An hour into the meal we started discussing our own experiences from this year and how this global change had affected us all personally. Varying stories of lock down and isolation, including some thankful for the time at home with their families, some feeling like they had needed the rest, and some feeling like this pandemic had given them a positive sense of perspective. In Spite of all the positive’s mentioned, everyone noted that to some degree or another they had all suffered from anxiety.


My mental health suffered enormously this year, and I believe it was not a result of COVID more that COVID was an enabler. All the reasons I started to feel anxious were due to traumas that had happened prior to 2020. But when the lockdown came and I lost my routine and the option to see my family and friends I had nothing to distract me from them. I began to lose my sense of identity and daily purpose locked in my bubble of self isolation. I realise now how important both routine and social contact is to keep worries and existential questions at bay, even if it doesn't feel like it at the time.


It felt so comforting to hear and share stories of similar feelings with these women even though the majority I did not know very well. The problem with anxiety is that you think it exists just in your head. Like this invisible dark cloud that hangs over you and you alone. Learning that others share your somewhat irrational feelings and fears lets you realise you’re not in this alone, and the fog starts to clear as you begin to feel stronger again.


I can only speak from my own experience, and in the grand scheme of things I have led a very happy life. I’ve had the fortune to grow up in a safe place filled with love and have lived only in countries unaffected by war. The house I grew up in is still standing, my human rights have never been threatened nor my civil liberties violated. So I cannot begin to imagine how our Syrian members must be feeling in this current political climate with the addition of lockdown and isolation.




After the dinner I realised just how important our events are. I completely appreciate how serious this virus is and agree that all of the protocols in place to minimize the spread are necessary. However I also believe that we should not let it detract from the things we require for our mental health. Yes phone calls and zoom chats can help alleviate some of the angst but it is not the same as real life social contact.

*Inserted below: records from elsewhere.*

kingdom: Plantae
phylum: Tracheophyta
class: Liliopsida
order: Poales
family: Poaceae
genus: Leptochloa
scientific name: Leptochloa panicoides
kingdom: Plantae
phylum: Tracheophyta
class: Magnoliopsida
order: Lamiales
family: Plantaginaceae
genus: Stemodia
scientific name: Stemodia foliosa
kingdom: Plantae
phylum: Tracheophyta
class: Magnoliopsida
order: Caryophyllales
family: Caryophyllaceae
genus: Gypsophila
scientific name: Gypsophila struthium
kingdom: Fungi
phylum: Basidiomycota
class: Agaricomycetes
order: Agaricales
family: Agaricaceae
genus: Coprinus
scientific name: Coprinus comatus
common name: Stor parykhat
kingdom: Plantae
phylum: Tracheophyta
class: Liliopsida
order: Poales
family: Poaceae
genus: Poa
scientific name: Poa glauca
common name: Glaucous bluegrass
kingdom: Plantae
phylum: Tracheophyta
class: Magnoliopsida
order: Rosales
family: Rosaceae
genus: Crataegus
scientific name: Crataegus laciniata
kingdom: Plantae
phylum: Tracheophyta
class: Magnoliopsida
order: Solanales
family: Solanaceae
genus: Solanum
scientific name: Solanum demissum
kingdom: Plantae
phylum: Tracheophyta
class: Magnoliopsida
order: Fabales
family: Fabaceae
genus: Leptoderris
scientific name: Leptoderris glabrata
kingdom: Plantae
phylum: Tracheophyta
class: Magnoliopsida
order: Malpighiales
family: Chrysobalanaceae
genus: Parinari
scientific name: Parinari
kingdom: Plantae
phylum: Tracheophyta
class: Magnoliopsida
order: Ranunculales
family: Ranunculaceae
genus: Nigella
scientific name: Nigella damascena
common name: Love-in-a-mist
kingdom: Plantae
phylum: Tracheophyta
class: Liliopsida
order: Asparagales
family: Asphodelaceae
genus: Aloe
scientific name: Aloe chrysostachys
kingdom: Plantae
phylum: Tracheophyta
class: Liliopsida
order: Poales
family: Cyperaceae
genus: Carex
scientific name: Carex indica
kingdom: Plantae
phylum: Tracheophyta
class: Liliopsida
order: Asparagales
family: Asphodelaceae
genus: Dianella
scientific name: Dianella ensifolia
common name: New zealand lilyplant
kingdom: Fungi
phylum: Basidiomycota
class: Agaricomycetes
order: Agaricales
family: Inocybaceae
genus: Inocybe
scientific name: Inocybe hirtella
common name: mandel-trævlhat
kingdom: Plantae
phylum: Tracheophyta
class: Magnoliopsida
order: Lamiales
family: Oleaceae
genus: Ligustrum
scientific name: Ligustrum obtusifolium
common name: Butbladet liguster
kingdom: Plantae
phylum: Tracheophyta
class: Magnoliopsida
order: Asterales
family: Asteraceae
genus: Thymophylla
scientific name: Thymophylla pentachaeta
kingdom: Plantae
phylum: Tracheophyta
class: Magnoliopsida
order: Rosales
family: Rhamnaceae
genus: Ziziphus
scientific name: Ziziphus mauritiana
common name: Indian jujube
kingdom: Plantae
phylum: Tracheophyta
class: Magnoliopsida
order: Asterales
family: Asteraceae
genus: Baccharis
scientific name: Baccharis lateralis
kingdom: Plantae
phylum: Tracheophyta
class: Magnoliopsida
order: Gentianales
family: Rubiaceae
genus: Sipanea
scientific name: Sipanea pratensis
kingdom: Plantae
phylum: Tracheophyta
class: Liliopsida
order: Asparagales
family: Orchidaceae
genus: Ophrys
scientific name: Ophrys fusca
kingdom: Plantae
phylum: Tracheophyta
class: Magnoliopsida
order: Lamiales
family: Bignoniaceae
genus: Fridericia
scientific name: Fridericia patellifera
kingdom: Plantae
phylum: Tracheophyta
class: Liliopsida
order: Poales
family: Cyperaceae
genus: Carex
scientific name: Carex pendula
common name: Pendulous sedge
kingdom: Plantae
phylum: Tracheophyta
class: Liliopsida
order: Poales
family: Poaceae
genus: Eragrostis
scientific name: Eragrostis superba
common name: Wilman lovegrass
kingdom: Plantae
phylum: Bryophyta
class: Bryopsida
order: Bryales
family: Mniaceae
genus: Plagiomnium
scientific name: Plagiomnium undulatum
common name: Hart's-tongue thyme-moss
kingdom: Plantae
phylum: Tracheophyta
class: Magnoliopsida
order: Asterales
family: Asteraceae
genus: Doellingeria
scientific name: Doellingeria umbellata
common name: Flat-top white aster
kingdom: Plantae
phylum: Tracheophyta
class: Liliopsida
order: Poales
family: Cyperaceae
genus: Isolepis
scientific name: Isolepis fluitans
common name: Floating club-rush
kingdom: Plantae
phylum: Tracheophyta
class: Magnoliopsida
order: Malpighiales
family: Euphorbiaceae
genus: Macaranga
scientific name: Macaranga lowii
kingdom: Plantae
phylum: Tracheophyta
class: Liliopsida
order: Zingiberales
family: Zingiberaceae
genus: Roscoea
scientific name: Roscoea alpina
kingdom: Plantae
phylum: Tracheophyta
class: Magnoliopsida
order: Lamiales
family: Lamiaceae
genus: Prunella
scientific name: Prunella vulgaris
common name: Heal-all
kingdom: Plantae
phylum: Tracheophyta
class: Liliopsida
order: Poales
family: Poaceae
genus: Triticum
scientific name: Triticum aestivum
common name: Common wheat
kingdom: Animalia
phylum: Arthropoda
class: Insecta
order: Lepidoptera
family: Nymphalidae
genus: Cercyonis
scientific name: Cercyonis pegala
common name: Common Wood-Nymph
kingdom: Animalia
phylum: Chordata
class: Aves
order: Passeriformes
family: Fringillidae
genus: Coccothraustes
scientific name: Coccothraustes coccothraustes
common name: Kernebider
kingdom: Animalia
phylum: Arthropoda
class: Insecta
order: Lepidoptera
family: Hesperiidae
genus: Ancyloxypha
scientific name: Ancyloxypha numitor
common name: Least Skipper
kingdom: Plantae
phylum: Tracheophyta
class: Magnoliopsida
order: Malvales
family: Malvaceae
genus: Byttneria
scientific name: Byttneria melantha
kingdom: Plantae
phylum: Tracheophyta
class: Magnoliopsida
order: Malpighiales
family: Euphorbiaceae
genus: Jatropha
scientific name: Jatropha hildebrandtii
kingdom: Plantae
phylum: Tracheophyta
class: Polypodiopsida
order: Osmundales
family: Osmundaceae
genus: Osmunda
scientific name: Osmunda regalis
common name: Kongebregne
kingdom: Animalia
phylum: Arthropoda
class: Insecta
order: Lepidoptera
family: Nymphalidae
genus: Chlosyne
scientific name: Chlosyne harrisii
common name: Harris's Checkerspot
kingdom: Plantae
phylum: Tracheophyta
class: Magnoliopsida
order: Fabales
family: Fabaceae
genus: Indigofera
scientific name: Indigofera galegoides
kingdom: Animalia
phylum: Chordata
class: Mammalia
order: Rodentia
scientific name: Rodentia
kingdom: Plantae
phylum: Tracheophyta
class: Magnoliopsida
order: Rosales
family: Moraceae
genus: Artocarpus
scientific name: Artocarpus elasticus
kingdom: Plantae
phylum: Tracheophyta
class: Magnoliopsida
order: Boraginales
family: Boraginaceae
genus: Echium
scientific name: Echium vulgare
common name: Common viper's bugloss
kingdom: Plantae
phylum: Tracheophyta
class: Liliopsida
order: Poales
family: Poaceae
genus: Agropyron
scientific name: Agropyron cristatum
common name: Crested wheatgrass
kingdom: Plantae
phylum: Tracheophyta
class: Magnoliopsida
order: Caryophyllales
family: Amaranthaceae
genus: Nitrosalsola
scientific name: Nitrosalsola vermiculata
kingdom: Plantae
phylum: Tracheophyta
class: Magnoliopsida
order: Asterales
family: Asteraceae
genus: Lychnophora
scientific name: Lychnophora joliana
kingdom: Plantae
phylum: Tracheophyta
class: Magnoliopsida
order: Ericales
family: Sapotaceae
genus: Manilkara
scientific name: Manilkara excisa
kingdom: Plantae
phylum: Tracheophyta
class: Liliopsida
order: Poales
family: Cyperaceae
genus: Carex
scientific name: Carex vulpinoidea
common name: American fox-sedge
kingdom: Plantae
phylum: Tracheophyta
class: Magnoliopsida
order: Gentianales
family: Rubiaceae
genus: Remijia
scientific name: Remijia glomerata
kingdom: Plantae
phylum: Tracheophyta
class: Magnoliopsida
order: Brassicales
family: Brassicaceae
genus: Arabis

The foundation of Food for Thought is to bring women together in a safe space. Now more than ever we need this space, not just for our Syrian members whose existing struggles have now worsened, but for everyone. The opportunity to meet and talk really does help relieve this communal cloud of anxiety existing all over the world right now. The sense of community and connection between the women at the table is a great comfort and relief to everyone.


Hopefully the situation will improve in the coming weeks and it won’t be long until we can meet together around the table again.